PROBLEM DESCRIPTION: The answer must be a single number: the count of lines below that contain the string "Opponent".

[Stored data]
-- -- --

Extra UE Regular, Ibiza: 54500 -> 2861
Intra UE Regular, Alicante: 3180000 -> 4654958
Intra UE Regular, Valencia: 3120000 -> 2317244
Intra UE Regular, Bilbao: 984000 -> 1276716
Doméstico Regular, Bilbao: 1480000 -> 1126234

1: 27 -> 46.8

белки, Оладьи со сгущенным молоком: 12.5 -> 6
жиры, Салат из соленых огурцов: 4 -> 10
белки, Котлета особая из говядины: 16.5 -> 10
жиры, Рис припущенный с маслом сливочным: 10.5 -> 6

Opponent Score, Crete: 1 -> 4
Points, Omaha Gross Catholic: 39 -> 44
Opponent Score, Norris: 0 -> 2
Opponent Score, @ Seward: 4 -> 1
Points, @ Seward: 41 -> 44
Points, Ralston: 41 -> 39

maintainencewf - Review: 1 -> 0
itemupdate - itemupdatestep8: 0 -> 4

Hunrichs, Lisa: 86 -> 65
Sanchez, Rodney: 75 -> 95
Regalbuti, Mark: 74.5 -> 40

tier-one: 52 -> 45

-- -- --

TASK RESPONSE: 3